Congress Place was flanked on one side by boxy two-storey homes and on the other by a thin line of trees affording a view of the graveyard. There were two in fact, the smaller named for the Adas Israel Synagogue, founded in protest of the embrace of Reform Judaism by the Washington Hebrew Congregation – but it was the larger of them which Brawn looked onto through the trees.

This felt right.

Then, something clicked that changed “right” in “like a certainty”.

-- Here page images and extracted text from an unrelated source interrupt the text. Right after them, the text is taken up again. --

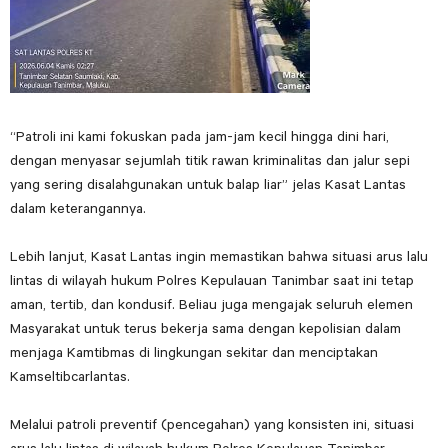
“Patroli ini kami fokuskan pada jam-jam kecil hingga dini hari,
dengan menyasar sejumlah titik rawan kriminalitas dan jalur sepi
yang sering disalahgunakan untuk balap liar” jelas Kasat Lantas
dalam keterangannya.
Lebih lanjut, Kasat Lantas ingin memastikan bahwa situasi arus lalu
lintas di wilayah hukum Polres Kepulauan Tanimbar saat ini tetap
aman, tertib, dan kondusif. Beliau juga mengajak seluruh elemen
Masyarakat untuk terus bekerja sama dengan kepolisian dalam
menjaga Kamtibmas di lingkungan sekitar dan menciptakan
Kamseltibcarlantas.
Melalui patroli preventif (pencegahan) yang konsisten ini, situasi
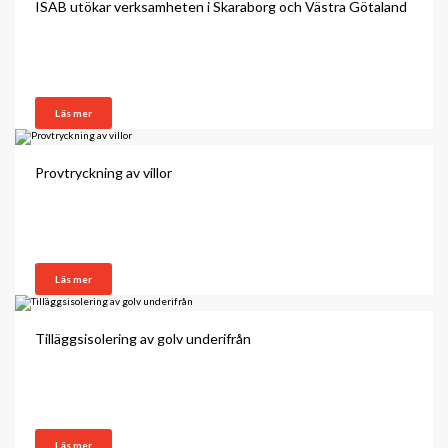
ISAB utökar verksamheten i Skaraborg och Västra Götaland
Läs mer
Provtryckning av villor
Läs mer
Tilläggsisolering av golv underifrån
Läs mer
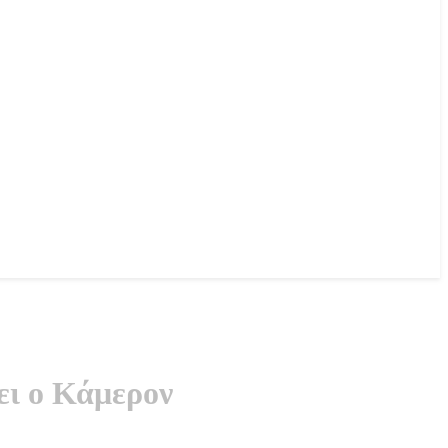
ει ο Κάμερον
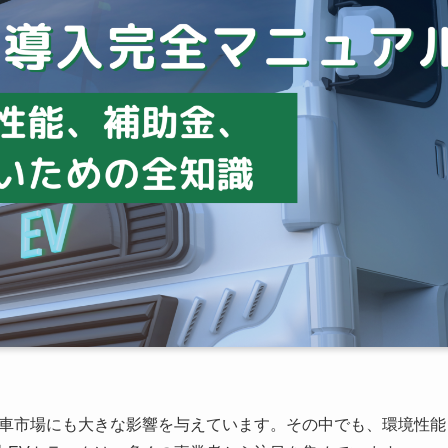
用車市場にも大きな影響を与えています。その中でも、環境性能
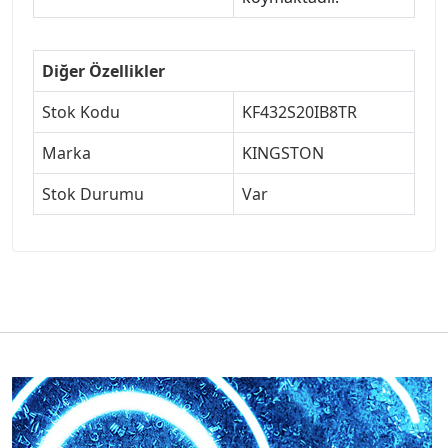
Diğer Özellikler
Stok Kodu
KF432S20IB8TR
Marka
KINGSTON
Stok Durumu
Var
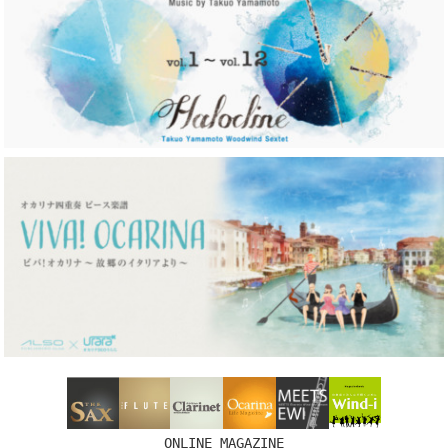
ONLINE MAGAZINE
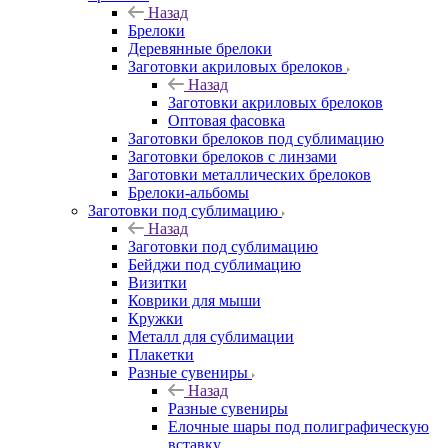
Назад
Брелоки
Деревянные брелоки
Заготовки акриловых брелоков
Назад
Заготовки акриловых брелоков
Оптовая фасовка
Заготовки брелоков под сублимацию
Заготовки брелоков с линзами
Заготовки металлических брелоков
Брелоки-альбомы
Заготовки под сублимацию
Назад
Заготовки под сублимацию
Бейджи под сублимацию
Визитки
Коврики для мыши
Кружки
Металл для сублимации
Плакетки
Разные сувениры
Назад
Разные сувениры
Елочные шары под полиграфическую
вставку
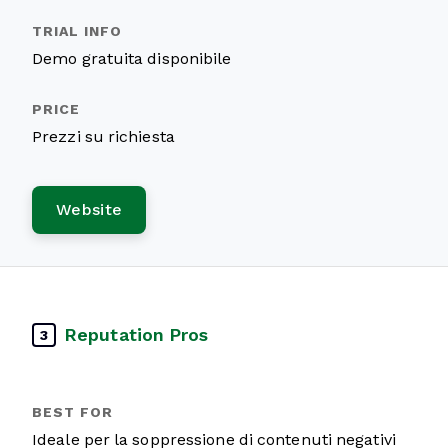
Demo gratuita disponibile
Prezzi su richiesta
Website
Reputation Pros
3
Ideale per la soppressione di contenuti negativi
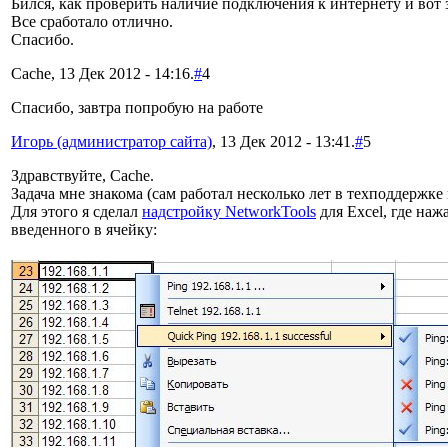
Бился, как проверить наличие подключения к интернету и вот 
Все сработало отлично.
Спасибо.
Cache, 13 Дек 2012 - 14:16.
#
4
Спасибо, завтра попробую на работе
Игорь (администратор сайта)
, 13 Дек 2012 - 13:41.
#
5
Здравствуйте, Cache.
Задача мне знакома (сам работал несколько лет в техподдержке
Для этого я сделал
надстройку NetworkTools
для Excel, где на
введенного в ячейку:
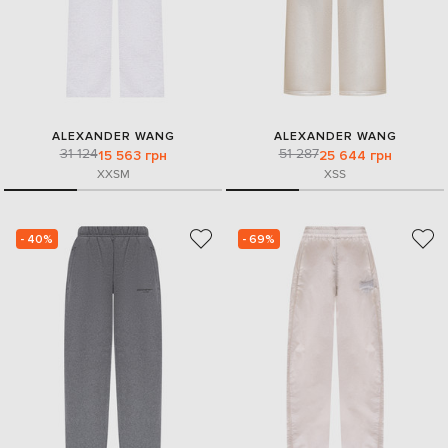
ALEXANDER WANG
ALEXANDER WANG
31 124
51 287
15 563 грн
25 644 грн
XXS
M
XS
S
- 40%
- 69%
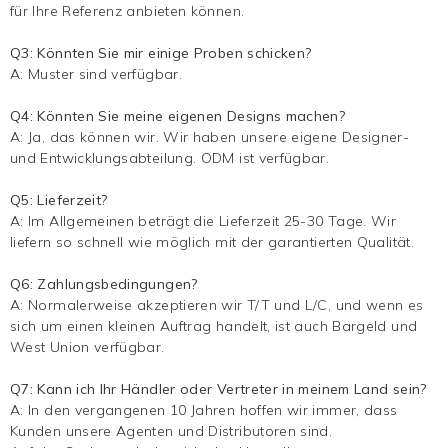
für Ihre Referenz anbieten können.
Q3: Könnten Sie mir einige Proben schicken?
A: Muster sind verfügbar.
Q4: Könnten Sie meine eigenen Designs machen?
A: Ja, das können wir. Wir haben unsere eigene Designer-
und Entwicklungsabteilung. ODM ist verfügbar.
Q5: Lieferzeit?
A: Im Allgemeinen beträgt die Lieferzeit 25-30 Tage. Wir
liefern so schnell wie möglich mit der garantierten Qualität.
Q6: Zahlungsbedingungen?
A: Normalerweise akzeptieren wir T/T und L/C, und wenn es
sich um einen kleinen Auftrag handelt, ist auch Bargeld und
West Union verfügbar.
Q7: Kann ich Ihr Händler oder Vertreter in meinem Land sein?
A: In den vergangenen 10 Jahren hoffen wir immer, dass
Kunden unsere Agenten und Distributoren sind.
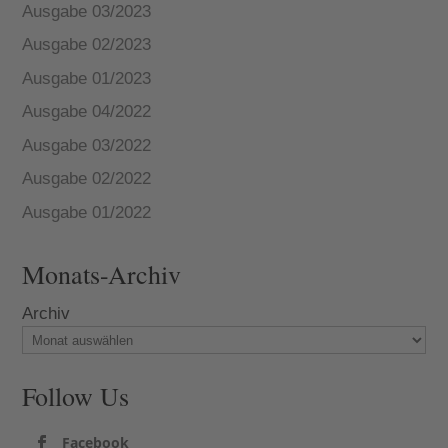
Ausgabe 03/2023
Ausgabe 02/2023
Ausgabe 01/2023
Ausgabe 04/2022
Ausgabe 03/2022
Ausgabe 02/2022
Ausgabe 01/2022
Monats-Archiv
Archiv
Follow Us
Facebook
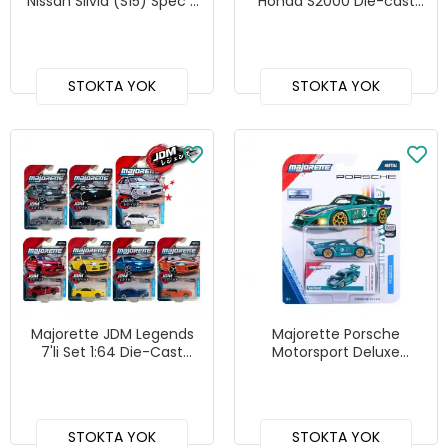
Nissan Silvia (S15) Spec R
Honda S2000 Die-cast
Aero Die-cast Model
Model Araba
Araba
STOKTA YOK
STOKTA YOK
Majorette JDM Legends
Majorette Porsche
7'li Set 1:64 Die-Cast
Motorsport Deluxe
Model Araçlar - Chase
Porsche 935 K3
Edition
STOKTA YOK
STOKTA YOK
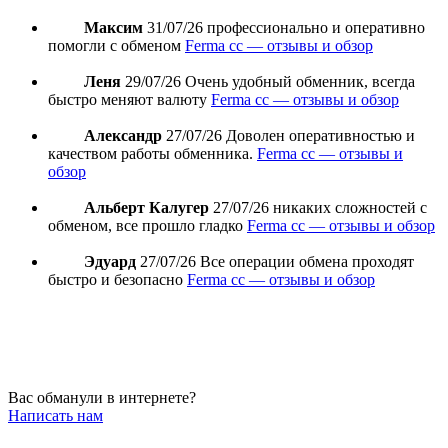
Максим
31/07/26
профессионально и оперативно
помогли с обменом
Ferma cc — отзывы и обзор
Леня
29/07/26
Очень удобный обменник, всегда
быстро меняют валюту
Ferma cc — отзывы и обзор
Александр
27/07/26
Доволен оперативностью и
качеством работы обменника.
Ferma cc — отзывы и
обзор
Альберт Калугер
27/07/26
никаких сложностей с
обменом, все прошло гладко
Ferma cc — отзывы и обзор
Эдуард
27/07/26
Все операции обмена проходят
быстро и безопасно
Ferma cc — отзывы и обзор
Вас обманули в интернете?
Написать нам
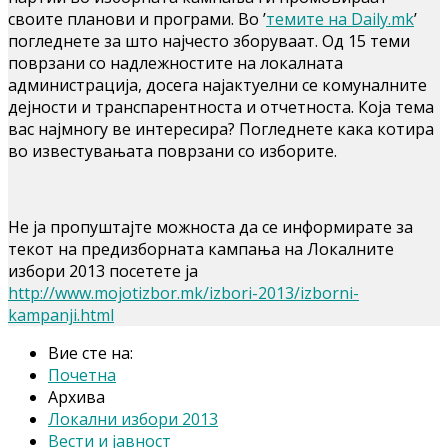
своите планови и програми. Во ’
темите на Daily.mk
’
погледнете за што најчесто зборуваат. Од 15 теми
поврзани со надлежностите на локалната
администрација, досега најактуелни се комуналните
дејности и транспарентноста и отчетноста. Која тема
вас најмногу ве интересира? Погледнете кака котира
во известувањата поврзани со изборите.
Не ја пропуштајте можноста да се информирате за
текот на предизборната кампања на Локалните
избори 2013 посетете ја
http://www.mojotizbor.mk/izbori-2013/izborni-
kampanji.html
Вие сте на:
Почетна
Архива
Локални избори 2013
Вести и јавност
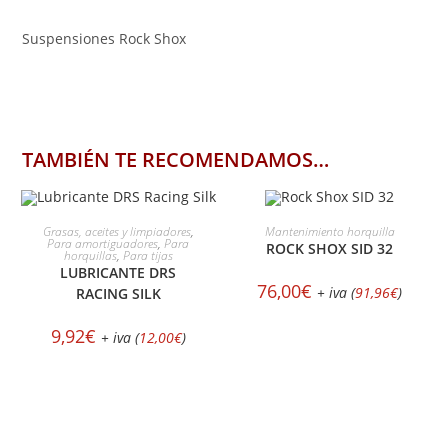
Suspensiones Rock Shox
TAMBIÉN TE RECOMENDAMOS…
AÑADIR AL CARRITO
SELECCIONAR OPCIONES
Grasas, aceites y limpiadores
,
Mantenimiento horquilla
Para amortiguadores
,
Para
ROCK SHOX SID 32
horquillas
,
Para tijas
LUBRICANTE DRS
76,00
€
+ iva (
91,96
€
)
RACING SILK
9,92
€
+ iva (
12,00
€
)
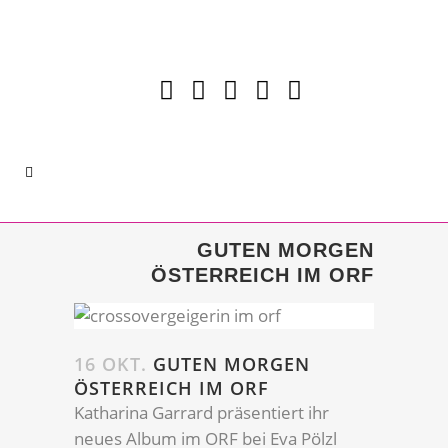
GUTEN MORGEN
ÖSTERREICH IM ORF
16 OKT.
GUTEN MORGEN
ÖSTERREICH IM ORF
Katharina Garrard präsentiert ihr
neues Album im ORF bei Eva Pölzl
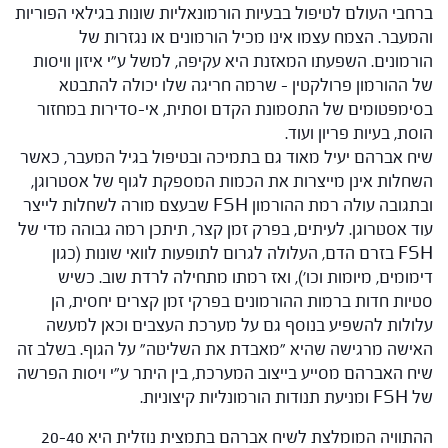
ברחבי העולם לטיפול בבעיות הורמונאליות שונות בגילאי הפוריות
והמעבר. הצמח עצמו אינו מכיל הורמונים או נגזרות של
הורמונים. השפעתו המאזנת היא עקיפה, למשל ע"י איזון וויסות
של ההורמון פרולקטין – שרמה חריגה שלו יכולה להתבטא
בסימפטומים של התסמונת הקדם וסתית, אי-סדירות במחזור
הוסת, בעיות פריון ועוד.
שיח אברהם יעיל מאוד גם בתמיכה ובטיפול בגיל המעבר, כאשר
השחלות אינן מייצרות את הכמות המספקת לגוף של אסטרוגן,
ובתגובה עולה רמת ההורמון FSH שבעצם מורה לשחלות לייצר
עוד אסטרוגן. לעיתים, בפרק זמן קצר, תיתכן רמה גבוהה מדי של
FSH בזרם הדם, העלולה לגרום לתופעות לוואי שונות (כגון
דימומים, מיומות וכו'), ואז רמתו מתחילה לרדת שוב. כשיש
סטיות חדות ברמות ההורמונים בפרקי זמן קצרים יחסית, הן
עלולות להשפיע בנוסף גם על מערכת העצבים וכאן למעשה
האישה מרגישה שהיא "מאבדת את השליטה" על הגוף. בשלב זה
שיח האברהם מסייע בייצוב המערכת, בין היתר ע"י ויסות הפרשה
של FSH ומניעת תנודות הורמונליות קיצוניות.
ההתוויה המומלצת לשיח אברהם בתמצית נוזלית היא 20-40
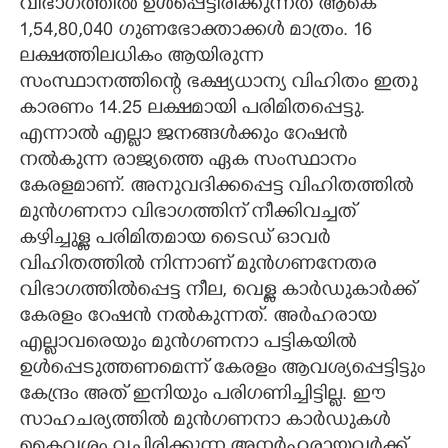
വിഭാഗത്തിൽ ഉൾപ്പെട്ടിരിക്കുന്നത് ആകെ
1,54,80,040 ഗുണഭോക്താക്കൾ മാത്രം. 16
ലക്ഷത്തിലധികം ആയിരുന്ന
സംസ്ഥാനത്തിന്റെ ഭക്ഷ്യധാന്യ വിഹിതം ഇതു
കാരണം 14.25 ലക്ഷമായി പരിമിതപ്പെട്ടു.
എന്നാൽ എല്ലാ ജനങ്ങൾക്കും റേഷൻ
നൽകുന്ന രാജ്യത്തെ ഏക സംസ്ഥാനം
കേരളമാണ്. അനുവദിക്കപ്പെട്ട വിഹിതത്തിൽ
മുൻഗണനാ വിഭാഗത്തിന് നീക്കിവച്ചത്
കഴിച്ചുള്ള പരിമിതമായ ടൈഡ് ഓവർ
വിഹിതത്തിൽ നിന്നാണ് മുൻഗണനേതര
വിഭാഗത്തിൽപ്പെട്ട നീല, വെള്ള കാർഡുകാർക്ക്
കേരളം റേഷൻ നൽകുന്നത്. അർഹരായ
എല്ലാവരെയും മുൻഗണനാ പട്ടികയിൽ
ഉൾപ്പെടുത്തണമെന്ന് കേരളം ആവശ്യപ്പെട്ടിട്ടും
കേന്ദ്രം അത് ഇനിയും പരിഗണിച്ചിട്ടില്ല. ഈ
സാഹചര്യത്തിൽ മുൻഗണനാ കാർഡുകൾ
കൈവശം വച്ചിരിക്കുന്ന അനർഹരായവർക്ക്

Brawn parked and walked back down Congress to Alabama Avenue and turned west. The actual entrance was overlooked by a tidy house, but approaching the lights at the next junction the graveyard came right up to the road, a plain green railing all that separated it from the path – and at the junction itself two sections were missing, leaving a gap you could drive a car through, if you didn’t mind knocking over gravestones. Brawn just stepped across the absent barrier and entered.

He saw no-one. It was still early and cold for the time of year, his breath misting and swirling as he walked through each new cloud. He joined the path heading towards the newer area, passing a single large tomb on his left, eventually crossing a line of trees dividing the older grounds from the new.

He passed between plots until he found an arterial road leading from a vehicle entrance up to circle a monument at the centre of the second yard. He headed the same way, more sure with every step that he had it right. He passed the monument and, two rows back from it, he focused in on a trio of stones.

The first read Hershel, the youngest of the three at 45. The central his mother, Tabitha, herself only 48 when she passed. The rightmost stone was the most recent. Beneath it lay a former Washington city councillor, the longest serving public official of the last fifty years and a man with not just one traditional Hebrew name, but two.

A place, a name.

Congress Place.

Abraham Naim.

Brawn stood before the grave, his eye instantly drawn by the small square array of fresh flowers at the base of the stone. He squatted by the side of the grave, moved the flowers forward to reveal a small patch of recently turned soil beneath them. He pulled a face, then brushed at the surface carefully – uncovering a firm circular object. Brawn dug into the soil and withdrew a tubular container about the size of a relay baton wrapped in wax paper. He wore a thin smile of satisfaction.

“I’ll take that, mister,” said a dry voice behind him.